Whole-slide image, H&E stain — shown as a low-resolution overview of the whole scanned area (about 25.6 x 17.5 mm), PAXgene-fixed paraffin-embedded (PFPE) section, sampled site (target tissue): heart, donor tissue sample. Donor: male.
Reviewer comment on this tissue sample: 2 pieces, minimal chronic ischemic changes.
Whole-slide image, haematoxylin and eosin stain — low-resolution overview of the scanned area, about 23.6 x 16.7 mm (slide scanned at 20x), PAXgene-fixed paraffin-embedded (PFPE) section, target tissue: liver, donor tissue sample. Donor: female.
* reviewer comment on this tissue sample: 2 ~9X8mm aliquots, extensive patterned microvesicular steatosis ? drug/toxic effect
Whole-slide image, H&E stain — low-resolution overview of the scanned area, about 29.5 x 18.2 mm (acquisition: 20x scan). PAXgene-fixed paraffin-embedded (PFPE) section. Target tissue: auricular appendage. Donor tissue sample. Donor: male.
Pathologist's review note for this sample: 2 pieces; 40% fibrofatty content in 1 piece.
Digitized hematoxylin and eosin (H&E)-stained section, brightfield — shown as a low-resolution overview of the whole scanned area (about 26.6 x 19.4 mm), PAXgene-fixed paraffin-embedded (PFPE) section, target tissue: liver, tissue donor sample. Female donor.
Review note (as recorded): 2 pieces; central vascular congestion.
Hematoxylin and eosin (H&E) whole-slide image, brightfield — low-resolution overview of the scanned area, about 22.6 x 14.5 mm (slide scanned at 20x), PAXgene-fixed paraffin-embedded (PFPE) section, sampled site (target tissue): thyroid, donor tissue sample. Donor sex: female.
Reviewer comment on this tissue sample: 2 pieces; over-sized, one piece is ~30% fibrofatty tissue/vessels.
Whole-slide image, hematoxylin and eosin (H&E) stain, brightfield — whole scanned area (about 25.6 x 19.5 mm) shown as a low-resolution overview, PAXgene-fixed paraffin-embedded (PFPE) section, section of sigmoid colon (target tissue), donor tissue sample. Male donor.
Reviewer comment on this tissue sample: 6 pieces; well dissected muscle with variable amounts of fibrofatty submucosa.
◇ ◇ ◇ ◇ ◇
#### WHAT YOU WILL DO
Repeat exactly the lines of the listing above, from the one with "Review note (as" down to the one with "Whole-slide image, hematoxylin"; both of those lines belong in the range.

#### TASK RESULT
Review note (as recorded): 2 pieces; central vascular congestion.
Hematoxylin and eosin (H&E) whole-slide image, brightfield — low-resolution overview of the scanned area, about 22.6 x 14.5 mm (slide scanned at 20x), PAXgene-fixed paraffin-embedded (PFPE) section, sampled site (target tissue): thyroid, donor tissue sample. Donor sex: female.
Reviewer comment on this tissue sample: 2 pieces; over-sized, one piece is ~30% fibrofatty tissue/vessels.
Whole-slide image, hematoxylin and eosin (H&E) stain, brightfield — whole scanned area (about 25.6 x 19.5 mm) shown as a low-resolution overview, PAXgene-fixed paraffin-embedded (PFPE) section, section of sigmoid colon (target tissue), donor tissue sample. Male donor.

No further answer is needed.